Volume 158, Issue 4
Joel Rumson
Well, well, well, if it isn’t the light at the end of the tunnel. It’s not as bright as I would like, but it’s there.
February has passed, and now it’s March… Wasn’t it just October? I guess we really do need to stop and smell the roses.
February marked a turning point for The Brunswickan: We attended Canada’s largest student journalism conference, NASH, in Hamilton, Ontario. NASH is a national forum for student journalists from across the country. We met, laughed, and networked with other amazing students, slowly realizing that maybe we aren’t alone in this crazy world of student journalism.
Looking back, this moment is a special memory for me. It truly is a fucking wild world we find ourselves in, and coming together to adapt and overcome challenges collaboratively is a big step forward. It really doesn’t get any better than that.
Sometimes, I reflect on my time as Editor-in-Chief, or my time in Features from 2022 to 2024, or even further back, as a part-time reporter in 2021. If you’ve followed the magazine, you know the story: it was orientation, and hell, I didn’t even know where I was.

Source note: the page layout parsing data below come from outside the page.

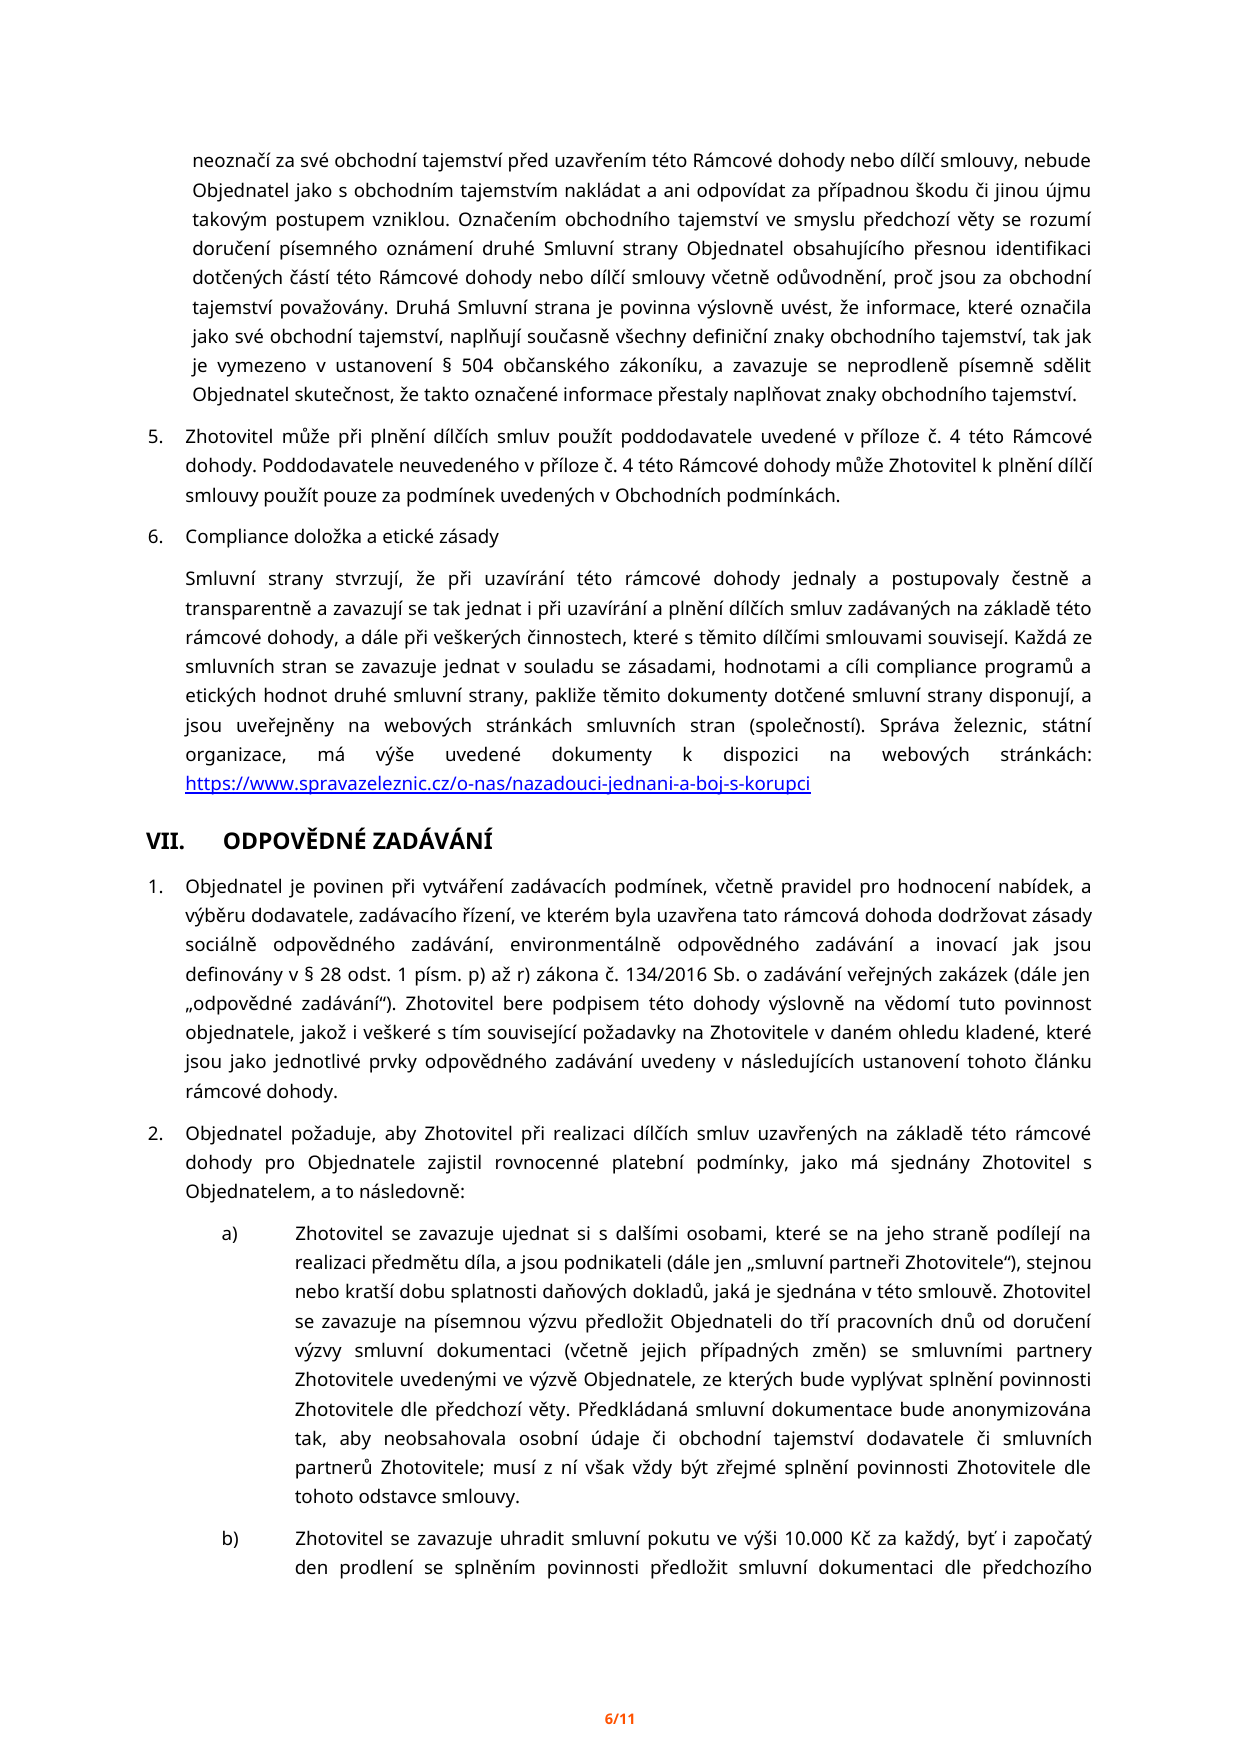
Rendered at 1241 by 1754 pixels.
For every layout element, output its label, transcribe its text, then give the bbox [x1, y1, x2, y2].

list Compliance doložka a etické zásady [148, 524, 1093, 549]
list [148, 148, 1093, 407]
list Smluvní strany stvrzují, že při uzavírání této rámcové dohody jednaly a postupovaly čestně a transparentně a zavazují se tak jednat i při uzavírání a plnění dílčích smluv zadávaných na základě této rámcové dohody, a dále při veškerých činnostech, které s těmito dílčími smlouvami souvisejí. Každá ze smluvních stran se zavazuje jednat v souladu se zásadami, hodnotami a cíli compliance programů a etických hodnot druhé smluvní strany, pakliže těmito dokumenty dotčené smluvní strany disponují, a jsou uveřejněny na webových stránkách smluvních stran (společností). Správa železnic, státní organizace, má výše uvedené dokumenty k dispozici na webových stránkách: https://www.spravazeleznic.cz/o-nas/nazadouci-jednani-a-boj-s-korupci [185, 566, 1093, 796]
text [221, 1525, 1093, 1580]
list Objednatel je povinen při vytváření zadávacích podmínek, včetně pravidel pro hodnocení nabídek, a výběru dodavatele, zadávacího řízení, ve kterém byla uzavřena tato rámcová dohoda dodržovat zásady sociálně odpovědného zadávání, environmentálně odpovědného zadávání a inovací jak jsou definovány v § 28 odst. 1 písm. p) až r) zákona č. 134/2016 Sb. o zadávání veřejných zakázek (dále jen „odpovědné zadávání“). Zhotovitel bere podpisem této dohody výslovně na vědomí tuto povinnost objednatele, jakož i veškeré s tím související požadavky na Zhotovitele v daném ohledu kladené, které jsou jako jednotlivé prvky odpovědného zadávání uvedeny v následujících ustanovení tohoto článku rámcové dohody. [148, 873, 1093, 1104]
list ODPOVĚDNÉ ZADÁVÁNÍ [185, 825, 1093, 856]
text a) Zhotovitel se zavazuje ujednat si s dalšími osobami, které se na jeho straně podílejí na realizaci předmětu díla, a jsou podnikateli (dále jen „smluvní partneři Zhotovitele“), stejnou nebo kratší dobu splatnosti daňových dokladů, jaká je sjednána v této smlouvě. Zhotovitel se zavazuje na písemnou výzvu předložit Objednateli do tří pracovních dnů od doručení výzvy smluvní dokumentaci (včetně jejich případných změn) se smluvními partnery Zhotovitele uvedenými ve výzvě Objednatele, ze kterých bude vyplývat splnění povinnosti Zhotovitele dle předchozí věty. Předkládaná smluvní dokumentace bude anonymizována tak, aby neobsahovala osobní údaje či obchodní tajemství dodavatele či smluvních partnerů Zhotovitele; musí z ní však vždy být zřejmé splnění povinnosti Zhotovitele dle tohoto odstavce smlouvy. [221, 1220, 1093, 1509]
list Objednatel požaduje, aby Zhotovitel při realizaci dílčích smluv uzavřených na základě této rámcové dohody pro Objednatele zajistil rovnocenné platební podmínky, jako má sjednány Zhotovitel s Objednatelem, a to následovně: [148, 1120, 1093, 1204]
list Zhotovitel může při plnění dílčích smluv použít poddodavatele uvedené v příloze č. 4 této Rámcové dohody. Poddodavatele neuvedeného v příloze č. 4 této Rámcové dohody může Zhotovitel k plnění dílčí smlouvy použít pouze za podmínek uvedených v Obchodních podmínkách. [148, 423, 1093, 508]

But at NASH, I led not just myself as Editor-in-Chief, and my team, but also that same little reporting me from 2021, into a new and wild world we never could have imagined.

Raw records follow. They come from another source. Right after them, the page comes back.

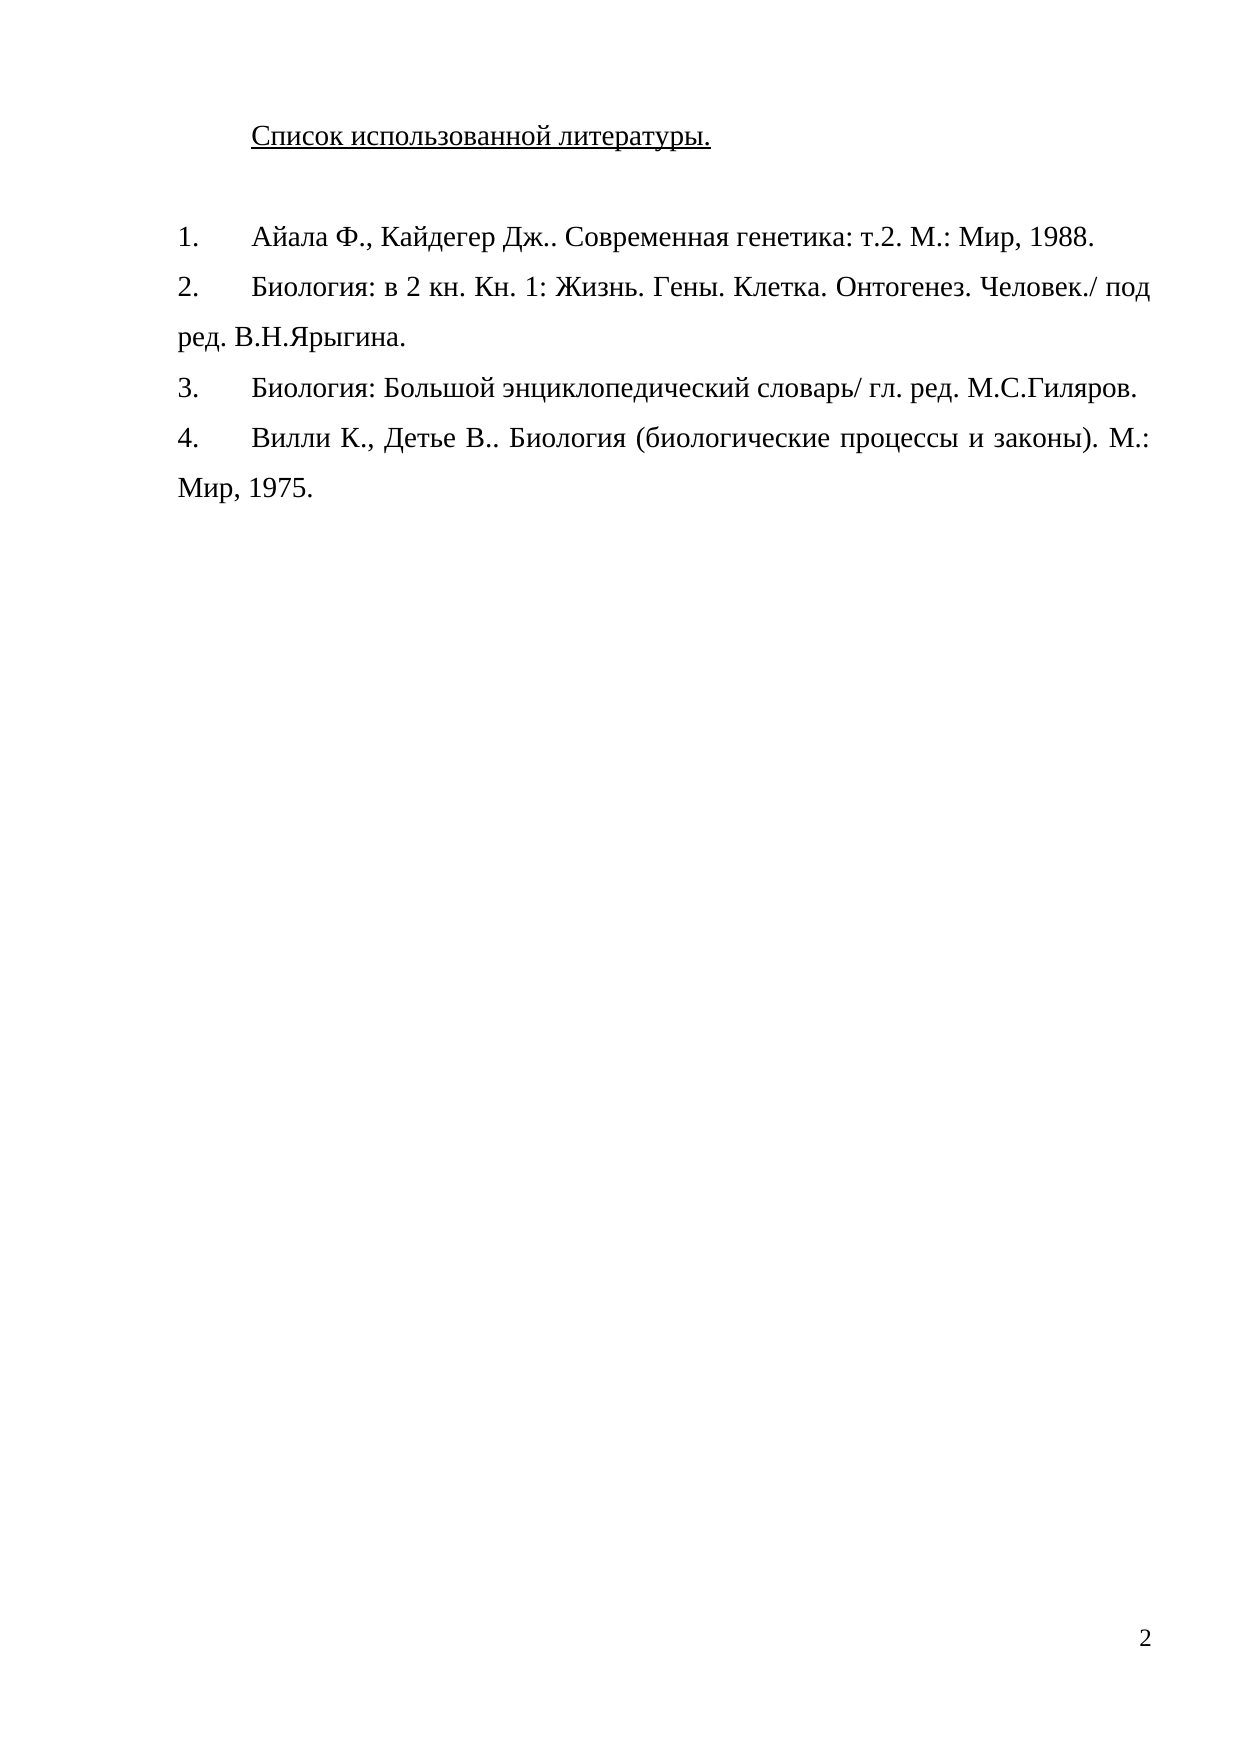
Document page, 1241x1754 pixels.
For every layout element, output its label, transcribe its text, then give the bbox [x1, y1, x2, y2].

list Биология: в 2 кн. Кн. 1: Жизнь. Гены. Клетка. Онтогенез. Человек./ под ред. В.Н.Ярыгина. [177, 269, 1152, 353]
list Вилли К., Детье В.. Биология (биологические процессы и законы). М.: Мир, 1975. [177, 420, 1152, 504]
list Айала Ф., Кайдегер Дж.. Современная генетика: т.2. М.: Мир, 1988. [177, 219, 1152, 252]
list Биология: Большой энциклопедический словарь/ гл. ред. М.С.Гиляров. [177, 370, 1152, 403]
text Список использованной литературы. [177, 118, 1152, 152]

Now, when I look in the mirror and see little reporter me, I proudly say, “you did it.”
What did I do, you ask? I provided my team with opportunities to grow, to learn, and to become better. Plus, I haven’t ever been to NASH — this was on my Brunswickan bucket list.

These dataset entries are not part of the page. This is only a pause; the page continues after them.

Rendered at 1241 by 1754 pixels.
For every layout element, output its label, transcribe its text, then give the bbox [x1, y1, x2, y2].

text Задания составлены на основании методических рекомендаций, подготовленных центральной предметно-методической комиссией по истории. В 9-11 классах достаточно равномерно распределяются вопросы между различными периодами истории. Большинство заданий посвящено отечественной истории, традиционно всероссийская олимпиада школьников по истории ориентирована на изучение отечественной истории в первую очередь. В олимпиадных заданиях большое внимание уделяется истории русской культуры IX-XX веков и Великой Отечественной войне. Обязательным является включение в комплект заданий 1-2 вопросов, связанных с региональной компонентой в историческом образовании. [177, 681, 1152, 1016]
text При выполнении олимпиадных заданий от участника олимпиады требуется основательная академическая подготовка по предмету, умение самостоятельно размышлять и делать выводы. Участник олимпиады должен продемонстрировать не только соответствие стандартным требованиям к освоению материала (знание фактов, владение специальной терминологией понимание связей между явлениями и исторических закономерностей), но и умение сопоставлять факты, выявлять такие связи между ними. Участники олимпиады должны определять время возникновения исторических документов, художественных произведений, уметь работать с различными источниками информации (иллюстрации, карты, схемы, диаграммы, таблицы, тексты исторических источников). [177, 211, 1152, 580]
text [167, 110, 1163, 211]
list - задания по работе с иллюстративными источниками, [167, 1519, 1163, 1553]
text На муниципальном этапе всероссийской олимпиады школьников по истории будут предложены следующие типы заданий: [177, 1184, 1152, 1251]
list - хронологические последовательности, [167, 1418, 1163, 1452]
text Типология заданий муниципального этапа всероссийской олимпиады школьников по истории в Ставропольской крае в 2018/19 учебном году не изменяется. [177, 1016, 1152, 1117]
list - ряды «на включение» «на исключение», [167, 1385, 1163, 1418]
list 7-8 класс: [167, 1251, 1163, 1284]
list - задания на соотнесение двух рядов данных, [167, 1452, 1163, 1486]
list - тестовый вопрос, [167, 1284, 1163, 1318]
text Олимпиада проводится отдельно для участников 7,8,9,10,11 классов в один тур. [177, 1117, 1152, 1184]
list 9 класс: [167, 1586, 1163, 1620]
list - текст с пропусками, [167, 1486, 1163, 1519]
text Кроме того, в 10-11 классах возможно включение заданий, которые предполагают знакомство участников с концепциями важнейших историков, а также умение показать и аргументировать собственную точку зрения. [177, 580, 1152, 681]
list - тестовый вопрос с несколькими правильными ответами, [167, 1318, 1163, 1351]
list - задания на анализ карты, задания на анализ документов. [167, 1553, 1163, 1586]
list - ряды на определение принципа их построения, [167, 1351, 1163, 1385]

In simple terms, this means, to remember, to look back, and to smile. Not just because we went on a fantastic all-paid trip to Ontario, but, more importantly, when we almost got kidnapped in an Uber and later made it to the Hamilton Botanical Garden. When we met loads of fantastic students, and, when I almost choked Thomas because he wouldn’t stop snoring. Also, when we went to that extremely overwhelming club with smoke machines choking you out like when you were in grade 10 again and having a lunchtime sesh at your buddies… and my favourite, when we successfully found a weed dispensary in a whole new province — In New Brunswick, that is what we like to call: growth.
Everyone says, “students are the future”, but for fuck sake, can we just drop the academic talk? Can we cut the shit, and be honest with each other? The faster you do, the faster you will appreciate all the fantastic life achievements you have made thus far — that are not revolving around a fucking letter grade.
For me, one is getting weed in a new province.
But, I could go on and on for pages and pages on what I appreciate… so it is probably best we just end it here and I let you enjoy the next 25.